Victimized girls "sitting ducks in Winnipeg"
Rosalind Prober of Beyond Borders, which advocates on behalf of sexually exploited children and youth, said many vulnerable young women who turn to the sex trade, take enormous risks to survive.
"They're often trafficked," she said. "They're into sex for survival. They're looking for food, a place to say, someone to be nice to them."
Police said the girls have been returned to their legal guardians.
Prober said often when children or youth are returned to a safe haven, the aim is to provide them with treatment or counselling.
"But unfortunately the issue is that often the children don't stay," Prober said. "They move on or they run away. It's a short term solution."
Prober said young people and children who end up in the sex trade often come from environments where they've been sexually abused.
"It's a tragic circle: you find them, you try to channel them in the right direction, but because of previous damage these children have suffered, they're out there on the street, sexually exploited."
It's a reality for far too many young people in Winnipeg, she said.
"They really are in Winnipeg sitting ducks. And that's a real tragedy in our community," she said.

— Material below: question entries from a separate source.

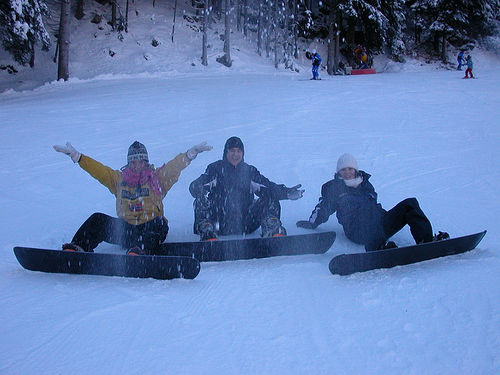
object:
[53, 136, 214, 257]
woman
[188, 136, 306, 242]
man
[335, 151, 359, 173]
cap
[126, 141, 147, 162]
cap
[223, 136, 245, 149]
cap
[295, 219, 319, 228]
gloves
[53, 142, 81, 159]
gloves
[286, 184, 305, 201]
gloves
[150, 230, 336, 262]
snowboard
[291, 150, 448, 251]
snowboarders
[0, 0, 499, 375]
snow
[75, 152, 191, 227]
sweatshirt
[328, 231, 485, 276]
snowboard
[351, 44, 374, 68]
person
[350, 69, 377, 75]
innertube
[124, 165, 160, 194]
scarf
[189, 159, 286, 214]
coat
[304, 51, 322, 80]
person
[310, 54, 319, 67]
uniform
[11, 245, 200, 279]
snowboard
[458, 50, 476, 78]
person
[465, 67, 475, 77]
pants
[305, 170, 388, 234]
suit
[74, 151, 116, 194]
arms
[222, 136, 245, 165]
head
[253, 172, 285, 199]
arm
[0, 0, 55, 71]
trees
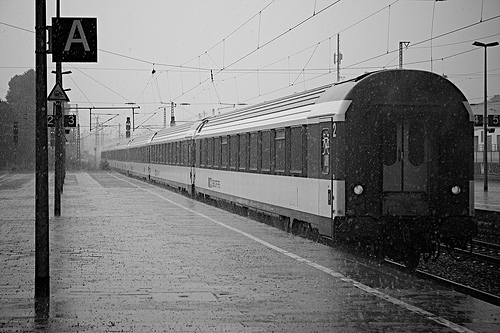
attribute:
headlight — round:
[340, 171, 471, 213]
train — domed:
[142, 90, 436, 244]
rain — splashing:
[359, 234, 411, 271]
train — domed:
[95, 109, 222, 223]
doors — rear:
[371, 105, 437, 229]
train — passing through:
[139, 103, 217, 194]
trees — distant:
[8, 45, 59, 176]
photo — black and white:
[80, 98, 448, 308]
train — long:
[85, 112, 212, 238]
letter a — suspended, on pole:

Thursday's arrests come on the heels of the death of Tina Fontaine.
The 15-year-old's body was pulled from the Red River last month.
Fontaine was reported missing before she was killed, and police say she was being exploited.
There have been no arrests in the teen's case.
Groups work to break cycle of abuse
The arrests this week are the result of a joint effort between police and StreetReach Winnipeg, which works to protect at-risk youth. It is comprised of a number of organizations including the Child Protection Branch, All Nations Coordinated Response Network, MaryMound Inc., Mamawi and MARTR (Manitoba Association for Residential Treatment Resources).
"These people are out there dedicating their lives, trying to make lives better for these women," he said. "They're out there last year, previous to Tina's death, they're out there yesterday and they will continue to do that work," Hofley said.
He said everyone can help police try to break the cycle of abuse.
"Understand, with a lot of these missing youth, they're out there and they're housed, kept by people, friends, family, and that sort of thing when they should be in care."
Hofley said if you have concerns about a girl in your home or neighbourhood, call police.